Recently, generating dense maps in real-time has become a hot research topic in the mobile robotics community, since dense maps can provide more informative and continuous features compared with sparse maps. Implicit depth representation (e.g., the depth code) derived from deep neural networks has been employed in the visual-only or visual-inertial simultaneous localization and mapping (SLAM) systems, which achieve promising performances on both camera motion and local dense geometry estimations from monocular images. However, the existing visual-inertial SLAM systems combined with depth codes are either built on a filter-based SLAM framework, which can only update poses and maps in a relatively small local time window, or based on a loosely-coupled framework, while the prior geometric constraints from the depth estimation network have not been employed for boosting the state estimation. To well address these drawbacks, we propose DiT-SLAM, a novel real-time ense visual-inertial SLAM with mplicit depth representation and ightly-coupled graph optimization. Most importantly, the poses, sparse maps, and low-dimensional depth codes are optimized with the tightly-coupled graph by considering the visual, inertial, and depth residuals simultaneously. Meanwhile, we propose a light-weight monocular depth estimation and completion network, which is combined with attention mechanisms and the conditional variational auto-encoder (CVAE) to predict the uncertainty-aware dense depth maps from more low-dimensional codes. Furthermore, a robust point sampling strategy introducing the spatial distribution of 2D feature points is also proposed to provide geometric constraints in the tightly-coupled optimization, especially for textureless or featureless cases in indoor environments. We evaluate our system on open benchmarks. The proposed methods achieve better performances on both the dense depth estimation and the trajectory estimation compared to the baseline and other systems.
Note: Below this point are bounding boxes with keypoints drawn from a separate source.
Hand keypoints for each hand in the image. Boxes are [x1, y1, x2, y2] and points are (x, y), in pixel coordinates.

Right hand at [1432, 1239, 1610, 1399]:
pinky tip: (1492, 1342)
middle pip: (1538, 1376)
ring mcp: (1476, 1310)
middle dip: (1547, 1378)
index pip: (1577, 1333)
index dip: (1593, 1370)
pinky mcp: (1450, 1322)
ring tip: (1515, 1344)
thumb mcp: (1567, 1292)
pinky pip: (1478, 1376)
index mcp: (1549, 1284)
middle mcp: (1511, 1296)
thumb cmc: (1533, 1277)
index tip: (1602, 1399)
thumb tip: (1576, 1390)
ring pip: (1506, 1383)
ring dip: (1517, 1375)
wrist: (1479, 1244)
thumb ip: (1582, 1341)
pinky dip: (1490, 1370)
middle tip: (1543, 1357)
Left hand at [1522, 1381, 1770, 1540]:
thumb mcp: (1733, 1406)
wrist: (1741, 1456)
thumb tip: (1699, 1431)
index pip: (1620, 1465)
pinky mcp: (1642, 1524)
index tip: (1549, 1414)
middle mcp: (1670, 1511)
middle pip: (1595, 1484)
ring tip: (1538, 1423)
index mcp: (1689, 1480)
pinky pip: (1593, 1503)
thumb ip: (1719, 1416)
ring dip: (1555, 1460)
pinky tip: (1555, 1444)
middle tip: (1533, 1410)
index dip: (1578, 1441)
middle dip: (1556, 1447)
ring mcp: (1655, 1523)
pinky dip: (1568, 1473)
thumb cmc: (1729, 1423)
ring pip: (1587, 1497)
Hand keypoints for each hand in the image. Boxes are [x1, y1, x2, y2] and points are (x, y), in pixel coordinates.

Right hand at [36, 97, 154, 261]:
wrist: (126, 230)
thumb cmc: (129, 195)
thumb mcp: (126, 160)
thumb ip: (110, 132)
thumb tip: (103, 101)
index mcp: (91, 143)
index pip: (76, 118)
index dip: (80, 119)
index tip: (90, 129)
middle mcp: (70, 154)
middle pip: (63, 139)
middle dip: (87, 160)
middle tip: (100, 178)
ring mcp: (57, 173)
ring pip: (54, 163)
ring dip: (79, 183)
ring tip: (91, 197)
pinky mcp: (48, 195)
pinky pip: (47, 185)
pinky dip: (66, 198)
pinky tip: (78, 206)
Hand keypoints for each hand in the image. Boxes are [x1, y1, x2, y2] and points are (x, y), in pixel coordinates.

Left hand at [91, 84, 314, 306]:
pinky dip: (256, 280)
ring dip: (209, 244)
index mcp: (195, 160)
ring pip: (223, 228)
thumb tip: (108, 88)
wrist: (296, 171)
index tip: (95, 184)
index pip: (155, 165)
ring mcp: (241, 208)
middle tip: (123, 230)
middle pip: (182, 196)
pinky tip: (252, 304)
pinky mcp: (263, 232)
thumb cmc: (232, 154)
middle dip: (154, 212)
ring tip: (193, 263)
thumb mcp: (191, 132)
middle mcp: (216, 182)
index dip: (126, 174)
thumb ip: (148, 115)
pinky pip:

近年来,实时生成密集地图已成为移动机器人领域的一个热门研究课题,因为与稀疏地图相比,密集地图可以提供更多信息且连续的特征。源自深度神经网络的隐式深度表示(例如深度码)已被应用于仅视觉或视觉惯性同步定位与建图(SLAM)系统中,这些系统在相机运动和从单目图像进行局部密集几何估计方面都取得了不错的性能。然而,现有的结合深度码的视觉惯性SLAM系统要么基于基于滤波器的SLAM框架构建,该框架只能在相对较小的局部时间窗口内更新位姿和地图,要么基于松耦合框架,而深度估计网络的先验几何约束尚未用于提升状态估计。为了很好地解决这些缺点,我们提出了DiT-SLAM,一种具有隐式深度表示和紧耦合图优化的新型实时密集视觉惯性SLAM。最重要的是,通过同时考虑视觉、惯性和深度残差,利用紧耦合图对位姿、稀疏地图和低维深度码进行优化。同时,我们提出了一个轻量级的单目深度估计与完成网络,它结合了注意力机制和条件变分自动编码器(CVAE),以从更多低维码预测具有不确定性感知的密集深度图。此外,还提出了一种引入二维特征点空间分布的鲁棒点采样策略,以在紧耦合优化中提供几何约束,特别是对于室内环境中无纹理或无特征的情况。我们在开放基准上评估了我们的系统。与基线和其他系统相比,所提出的方法在密集深度估计和轨迹估计方面都取得了更好的性能。